Hoy, hablándole a un amigo joven de los juegos de mi infancia, inevitablemente he tenido que hacer mención a que en todos ellos se reflejaba la escasez y las penurias de la posguerra, en la que no solo no había dinero para comprar juguetes, sino que tampoco había juguetes y teníamos que inventarlos. Juguetes y juegos, como aquel tan inocente –y tan barato- de “La casita de papes”. Así, tal como lo escribo y sin que llegara nunca a saber que significaba esa palabra. Podría haber sido “papel”, ya que en eso estaba fundado el juego, pero no, era papes, papeh en granaíno.

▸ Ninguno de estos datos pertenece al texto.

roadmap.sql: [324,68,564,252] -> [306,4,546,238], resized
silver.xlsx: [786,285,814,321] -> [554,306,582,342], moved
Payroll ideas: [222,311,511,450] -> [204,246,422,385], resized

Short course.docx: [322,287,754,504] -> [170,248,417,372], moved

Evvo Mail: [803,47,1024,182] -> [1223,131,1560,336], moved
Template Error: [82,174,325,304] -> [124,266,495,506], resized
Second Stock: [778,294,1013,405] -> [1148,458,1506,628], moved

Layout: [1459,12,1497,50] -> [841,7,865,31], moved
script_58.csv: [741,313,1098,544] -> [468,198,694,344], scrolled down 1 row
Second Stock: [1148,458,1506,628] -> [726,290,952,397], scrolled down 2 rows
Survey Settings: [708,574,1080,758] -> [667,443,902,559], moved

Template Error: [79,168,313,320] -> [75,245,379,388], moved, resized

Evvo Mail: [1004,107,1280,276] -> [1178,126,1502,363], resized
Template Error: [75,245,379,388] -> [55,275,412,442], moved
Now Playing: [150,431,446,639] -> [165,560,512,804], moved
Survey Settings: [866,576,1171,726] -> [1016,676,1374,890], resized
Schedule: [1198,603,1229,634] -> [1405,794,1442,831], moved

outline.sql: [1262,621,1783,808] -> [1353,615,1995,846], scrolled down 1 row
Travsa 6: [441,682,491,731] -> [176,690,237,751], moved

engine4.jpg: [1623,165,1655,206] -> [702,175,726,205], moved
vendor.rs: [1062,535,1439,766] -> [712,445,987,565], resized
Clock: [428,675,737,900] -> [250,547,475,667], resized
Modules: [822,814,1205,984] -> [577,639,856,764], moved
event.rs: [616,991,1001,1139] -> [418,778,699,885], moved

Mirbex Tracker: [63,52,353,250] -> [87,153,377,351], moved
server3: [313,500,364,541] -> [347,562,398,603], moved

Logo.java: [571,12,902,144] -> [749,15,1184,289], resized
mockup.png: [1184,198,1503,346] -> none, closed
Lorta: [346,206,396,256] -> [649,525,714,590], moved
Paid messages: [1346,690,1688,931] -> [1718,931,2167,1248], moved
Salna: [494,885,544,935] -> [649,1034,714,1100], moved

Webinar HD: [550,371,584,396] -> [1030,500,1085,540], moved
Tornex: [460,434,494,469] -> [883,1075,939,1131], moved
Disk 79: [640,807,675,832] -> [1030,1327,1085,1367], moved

Primeramente, tenías que contar con un libro grande, de cubiertas rígidas y páginas gruesas, nada de papel fino. El mío era privilegiado, ya que había conseguido un álbum de no recuerdo que coleccionable, pero vacío de cromos. Ideal para el juego, que consistía en crear con sus páginas una casa con todas las habitaciones que te permitiera según sus hojas y en ellas meter dibujos o fotografías recortadas de cosas que pudieran estar en esas “habitaciones”. No se si queda claro. Si la primera habitación era la entrada o recibidor, había que conseguir unos muebles propios de ese sitio: un perchero, un paragüero, unas macetas de interior, unos cuadros… Cualquier cosa que encajara allí, hasta un gato se podía meter imaginando que estaba esperando la vuelta de su dueña. Y así con todo, dependiendo de las páginas que tuvieras. Mi “casita de papes” que, como he dicho, era excepcional, contaba hasta con roperos, patio, dormitorio del servicio, cuarto de trastos... ¿Os hacéis una idea? He olvidado decir que el libro había que ponerlo de lado para que los recortes se mantuvieran en el sitio donde los dejabas, colocaditos, formando el amueblamiento y la decoración de la casa.
Bueno, pues el juego, la dificultad del asunto, consistía en que en aquella época era dificilísimo encontrar algo que recortar. ¿A que os resulta raro? Pero pensad que las revistas eran escasas -e intocables para nosotras- y los periódicos mal impresos y con pocas fotografías siempre en blanco y negro, muy poco apropiadas para formar una habitación que quedara aparente. Pensad también en que, si queríamos meter algo en la cocina o la despensa, lo más codiciado era la etiqueta de una lata, fuera de melocotón en almíbar o de mermelada, pero ¿quién la tenía? ¿Y cuando? Muy pocas veces, por lo que en la familia donde había varias niñas con sus respectivas “casitas”, la mayor recibía el recorte y la más pequeña crecía mientras le llegaba el turno de recibir la etiqueta con un precioso dibujo en colores de dos melocotones superpuestos. Mayores que la silla de la cocina, pero eso no importaba, bastante trabajo había costado encontrarlos como para reparar en esos detalles.
Tengo que añadir que la casita se completaba con sus habitantes, una familia en la que abundaban las mujeres, ya que las muñecas de papel recortables eran casi siempre eso, muñecas, niñas con sus vestidos, que se guardaban en las páginas-roperos. Un mundo femenino en aquellas “Casitas de papes” de mi infancia.